What's your valentine's pleasure? Long-stemmed red roses from the florist? Camellia blossoms or branches of sweetly scented Chinese witch hazel (Hamamelis mollis) from your garden? Or your own mix-and-match arrangement of flowers purchased at the local grocery store?
Any bouquet can bring a smile to your valentine's face. And if you arrange the flowers yourself (a less expensive proposition than a florist's creation), you'll have a guaranteed heart-warmer.
Here are tips to make your bouquet a standout.
• Match the flower colors to the vase. For the arrangement pictured above, we chose a square vase of red glass, then bought flowers to match. Red tulips echo the color of the vase; pink tulips and white Queen Anne's lace fill in around them. Pink Oriental lilies splashed with red add punch, and variegated 'Needlepoint' ivy softens vase edges.
• Mix flower sizes and shapes.

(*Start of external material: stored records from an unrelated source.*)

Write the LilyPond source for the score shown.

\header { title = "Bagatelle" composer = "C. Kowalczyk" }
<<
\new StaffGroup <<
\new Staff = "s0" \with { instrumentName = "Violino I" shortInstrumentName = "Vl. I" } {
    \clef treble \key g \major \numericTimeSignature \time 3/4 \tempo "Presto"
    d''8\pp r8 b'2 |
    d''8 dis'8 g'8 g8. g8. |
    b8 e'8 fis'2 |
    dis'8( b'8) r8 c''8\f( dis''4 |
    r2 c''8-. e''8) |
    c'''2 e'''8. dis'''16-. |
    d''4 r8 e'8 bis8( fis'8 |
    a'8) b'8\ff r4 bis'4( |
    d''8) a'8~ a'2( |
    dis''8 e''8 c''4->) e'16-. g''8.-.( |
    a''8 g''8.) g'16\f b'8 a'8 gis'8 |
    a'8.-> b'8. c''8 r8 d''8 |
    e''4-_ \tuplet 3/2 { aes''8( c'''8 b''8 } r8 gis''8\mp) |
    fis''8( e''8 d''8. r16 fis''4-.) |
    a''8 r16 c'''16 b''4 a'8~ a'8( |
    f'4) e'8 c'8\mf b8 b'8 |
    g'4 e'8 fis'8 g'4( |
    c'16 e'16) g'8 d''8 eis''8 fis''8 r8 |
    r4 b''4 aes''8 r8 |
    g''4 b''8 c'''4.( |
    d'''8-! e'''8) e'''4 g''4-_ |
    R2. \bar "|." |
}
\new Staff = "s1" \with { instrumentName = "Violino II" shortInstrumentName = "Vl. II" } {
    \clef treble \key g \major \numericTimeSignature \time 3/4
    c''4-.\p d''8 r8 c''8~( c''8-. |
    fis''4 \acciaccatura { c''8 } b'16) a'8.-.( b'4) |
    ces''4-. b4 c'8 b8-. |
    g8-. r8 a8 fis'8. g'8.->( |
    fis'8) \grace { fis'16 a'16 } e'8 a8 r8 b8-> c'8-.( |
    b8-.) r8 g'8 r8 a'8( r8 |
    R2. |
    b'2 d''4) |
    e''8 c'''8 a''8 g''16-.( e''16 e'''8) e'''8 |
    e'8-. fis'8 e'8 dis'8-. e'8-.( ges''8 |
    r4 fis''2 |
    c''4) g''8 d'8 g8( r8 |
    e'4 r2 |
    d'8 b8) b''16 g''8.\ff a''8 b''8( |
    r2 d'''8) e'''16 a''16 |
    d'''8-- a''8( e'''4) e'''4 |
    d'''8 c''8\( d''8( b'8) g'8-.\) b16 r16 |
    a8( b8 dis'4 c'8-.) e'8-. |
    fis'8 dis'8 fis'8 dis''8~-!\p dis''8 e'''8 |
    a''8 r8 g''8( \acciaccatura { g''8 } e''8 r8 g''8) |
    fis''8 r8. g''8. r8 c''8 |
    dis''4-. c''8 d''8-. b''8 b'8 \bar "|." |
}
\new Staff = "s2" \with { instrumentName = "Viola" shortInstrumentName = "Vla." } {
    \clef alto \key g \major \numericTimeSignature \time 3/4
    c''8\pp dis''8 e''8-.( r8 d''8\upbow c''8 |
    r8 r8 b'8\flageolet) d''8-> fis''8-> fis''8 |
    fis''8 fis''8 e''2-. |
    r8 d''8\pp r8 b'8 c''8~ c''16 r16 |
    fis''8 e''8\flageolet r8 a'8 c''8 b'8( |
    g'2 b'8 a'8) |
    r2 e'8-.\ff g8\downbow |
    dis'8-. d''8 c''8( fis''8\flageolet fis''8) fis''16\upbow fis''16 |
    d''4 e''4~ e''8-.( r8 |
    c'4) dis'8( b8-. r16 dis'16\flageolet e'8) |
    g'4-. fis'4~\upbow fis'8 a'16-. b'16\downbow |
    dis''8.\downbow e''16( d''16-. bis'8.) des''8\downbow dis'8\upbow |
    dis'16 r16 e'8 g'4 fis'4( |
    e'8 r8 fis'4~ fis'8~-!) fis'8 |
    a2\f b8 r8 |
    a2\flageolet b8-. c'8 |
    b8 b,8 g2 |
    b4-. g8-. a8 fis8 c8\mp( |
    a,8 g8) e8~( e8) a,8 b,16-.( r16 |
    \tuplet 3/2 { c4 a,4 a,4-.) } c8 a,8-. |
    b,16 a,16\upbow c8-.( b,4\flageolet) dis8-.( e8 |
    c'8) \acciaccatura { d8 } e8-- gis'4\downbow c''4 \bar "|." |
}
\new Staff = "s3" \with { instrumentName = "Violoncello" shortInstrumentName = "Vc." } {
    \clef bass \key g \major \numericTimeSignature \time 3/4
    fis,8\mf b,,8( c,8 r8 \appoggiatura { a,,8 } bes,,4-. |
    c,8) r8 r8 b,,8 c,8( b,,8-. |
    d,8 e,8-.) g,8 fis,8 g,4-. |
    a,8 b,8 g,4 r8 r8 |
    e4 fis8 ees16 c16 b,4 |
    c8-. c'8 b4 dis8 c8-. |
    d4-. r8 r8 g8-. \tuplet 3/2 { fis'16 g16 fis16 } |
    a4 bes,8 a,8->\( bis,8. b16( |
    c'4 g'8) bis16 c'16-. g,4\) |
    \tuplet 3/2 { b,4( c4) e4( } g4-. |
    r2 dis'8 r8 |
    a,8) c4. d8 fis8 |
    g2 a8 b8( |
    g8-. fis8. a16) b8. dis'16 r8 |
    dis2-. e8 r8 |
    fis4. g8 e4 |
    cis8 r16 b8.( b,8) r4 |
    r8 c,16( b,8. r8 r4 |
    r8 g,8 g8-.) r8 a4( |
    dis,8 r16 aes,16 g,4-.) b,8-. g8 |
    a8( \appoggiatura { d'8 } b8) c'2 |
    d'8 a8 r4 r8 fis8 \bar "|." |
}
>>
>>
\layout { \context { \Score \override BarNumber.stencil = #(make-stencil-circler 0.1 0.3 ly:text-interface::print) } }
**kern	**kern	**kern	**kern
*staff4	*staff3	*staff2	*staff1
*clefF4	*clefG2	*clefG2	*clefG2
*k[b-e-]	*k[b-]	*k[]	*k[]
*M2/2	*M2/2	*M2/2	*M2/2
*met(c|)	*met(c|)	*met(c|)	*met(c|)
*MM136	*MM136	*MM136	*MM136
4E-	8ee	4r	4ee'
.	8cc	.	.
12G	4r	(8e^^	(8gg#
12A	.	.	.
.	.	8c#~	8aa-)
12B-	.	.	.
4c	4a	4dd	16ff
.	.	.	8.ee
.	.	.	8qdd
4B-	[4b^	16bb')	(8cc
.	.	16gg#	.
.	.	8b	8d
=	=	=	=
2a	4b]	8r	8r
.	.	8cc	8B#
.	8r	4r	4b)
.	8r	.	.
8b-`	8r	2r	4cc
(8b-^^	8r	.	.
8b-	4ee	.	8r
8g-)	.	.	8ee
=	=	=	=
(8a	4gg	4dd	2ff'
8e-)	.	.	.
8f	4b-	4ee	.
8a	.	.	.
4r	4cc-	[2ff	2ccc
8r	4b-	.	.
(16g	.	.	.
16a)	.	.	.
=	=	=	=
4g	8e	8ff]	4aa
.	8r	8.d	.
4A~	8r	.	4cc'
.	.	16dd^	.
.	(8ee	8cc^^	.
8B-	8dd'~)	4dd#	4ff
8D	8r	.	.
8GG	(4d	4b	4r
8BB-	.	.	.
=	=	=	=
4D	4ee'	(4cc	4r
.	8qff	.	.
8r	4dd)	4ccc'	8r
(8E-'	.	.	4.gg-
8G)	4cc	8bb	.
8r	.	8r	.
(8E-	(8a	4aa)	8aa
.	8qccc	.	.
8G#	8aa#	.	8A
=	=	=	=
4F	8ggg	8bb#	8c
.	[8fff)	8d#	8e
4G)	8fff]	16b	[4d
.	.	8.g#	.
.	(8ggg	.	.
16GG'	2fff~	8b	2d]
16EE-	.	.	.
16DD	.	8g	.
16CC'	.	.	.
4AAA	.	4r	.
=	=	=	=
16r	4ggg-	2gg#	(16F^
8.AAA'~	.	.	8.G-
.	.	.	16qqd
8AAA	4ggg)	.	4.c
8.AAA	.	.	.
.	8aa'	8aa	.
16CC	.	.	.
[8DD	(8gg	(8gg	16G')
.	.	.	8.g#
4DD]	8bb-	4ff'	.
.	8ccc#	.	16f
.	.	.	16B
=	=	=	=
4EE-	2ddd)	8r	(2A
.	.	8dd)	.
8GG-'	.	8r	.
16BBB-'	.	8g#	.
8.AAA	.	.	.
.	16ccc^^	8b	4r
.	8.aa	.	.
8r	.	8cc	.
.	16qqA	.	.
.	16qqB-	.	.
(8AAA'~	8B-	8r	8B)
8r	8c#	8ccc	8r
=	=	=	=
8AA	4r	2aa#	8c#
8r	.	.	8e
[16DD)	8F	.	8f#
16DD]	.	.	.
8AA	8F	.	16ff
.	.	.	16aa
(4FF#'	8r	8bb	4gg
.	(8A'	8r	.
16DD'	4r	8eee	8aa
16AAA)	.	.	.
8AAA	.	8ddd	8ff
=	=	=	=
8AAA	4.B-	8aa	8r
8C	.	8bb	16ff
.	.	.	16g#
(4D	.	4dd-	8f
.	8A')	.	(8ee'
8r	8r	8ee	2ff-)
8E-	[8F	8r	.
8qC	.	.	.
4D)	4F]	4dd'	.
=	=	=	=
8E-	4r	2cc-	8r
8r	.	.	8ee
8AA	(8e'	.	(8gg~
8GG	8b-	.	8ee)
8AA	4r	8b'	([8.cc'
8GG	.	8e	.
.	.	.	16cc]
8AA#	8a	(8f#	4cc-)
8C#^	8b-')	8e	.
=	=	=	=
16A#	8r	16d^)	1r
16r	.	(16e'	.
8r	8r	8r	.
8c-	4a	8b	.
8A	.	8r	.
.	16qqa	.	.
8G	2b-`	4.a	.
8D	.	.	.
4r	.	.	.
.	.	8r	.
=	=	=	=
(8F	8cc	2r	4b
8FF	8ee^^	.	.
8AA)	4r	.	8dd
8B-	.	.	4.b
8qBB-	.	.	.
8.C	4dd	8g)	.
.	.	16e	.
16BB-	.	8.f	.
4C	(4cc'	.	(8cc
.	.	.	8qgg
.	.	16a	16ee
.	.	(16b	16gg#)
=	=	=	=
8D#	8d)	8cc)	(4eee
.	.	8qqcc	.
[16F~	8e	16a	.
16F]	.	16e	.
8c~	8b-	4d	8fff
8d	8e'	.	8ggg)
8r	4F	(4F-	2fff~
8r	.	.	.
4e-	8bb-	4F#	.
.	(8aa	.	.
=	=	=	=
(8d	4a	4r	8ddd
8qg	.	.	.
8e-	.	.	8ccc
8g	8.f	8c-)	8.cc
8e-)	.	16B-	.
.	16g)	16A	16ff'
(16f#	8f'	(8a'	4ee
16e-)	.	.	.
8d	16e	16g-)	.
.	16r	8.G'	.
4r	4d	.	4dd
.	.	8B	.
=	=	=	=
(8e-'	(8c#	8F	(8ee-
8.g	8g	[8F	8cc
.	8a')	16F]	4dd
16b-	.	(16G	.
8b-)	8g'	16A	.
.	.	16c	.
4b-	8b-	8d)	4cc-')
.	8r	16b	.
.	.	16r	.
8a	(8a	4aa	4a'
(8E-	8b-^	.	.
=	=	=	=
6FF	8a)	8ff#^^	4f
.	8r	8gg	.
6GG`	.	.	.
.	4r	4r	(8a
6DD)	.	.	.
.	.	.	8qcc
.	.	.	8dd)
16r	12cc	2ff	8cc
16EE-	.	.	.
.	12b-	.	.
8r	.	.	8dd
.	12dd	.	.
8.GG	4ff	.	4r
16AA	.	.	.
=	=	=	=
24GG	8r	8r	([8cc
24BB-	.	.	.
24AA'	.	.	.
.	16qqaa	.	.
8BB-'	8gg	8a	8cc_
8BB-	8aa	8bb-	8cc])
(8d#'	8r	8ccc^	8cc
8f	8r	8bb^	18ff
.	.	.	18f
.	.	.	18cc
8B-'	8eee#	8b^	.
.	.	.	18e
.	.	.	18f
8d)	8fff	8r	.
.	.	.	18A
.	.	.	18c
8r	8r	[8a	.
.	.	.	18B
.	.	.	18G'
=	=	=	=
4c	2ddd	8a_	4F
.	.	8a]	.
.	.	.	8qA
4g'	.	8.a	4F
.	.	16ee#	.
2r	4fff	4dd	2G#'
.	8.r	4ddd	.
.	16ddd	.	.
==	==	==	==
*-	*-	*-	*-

Buy or cut the bulk of your flowers in smaller sizes for the support cast, and use as few as three or four stems of larger flowers (such as Oriental lilies) as the stars.
• To prolong the lives of the flowers, plunge their stem ends into a bowl of hot water, keeping them submerged as you cut off the stem ends with pruning shears (make diagonal cuts).
• Arrange the ivy fringe first, then the supporting cast of flowers, and finally the stars.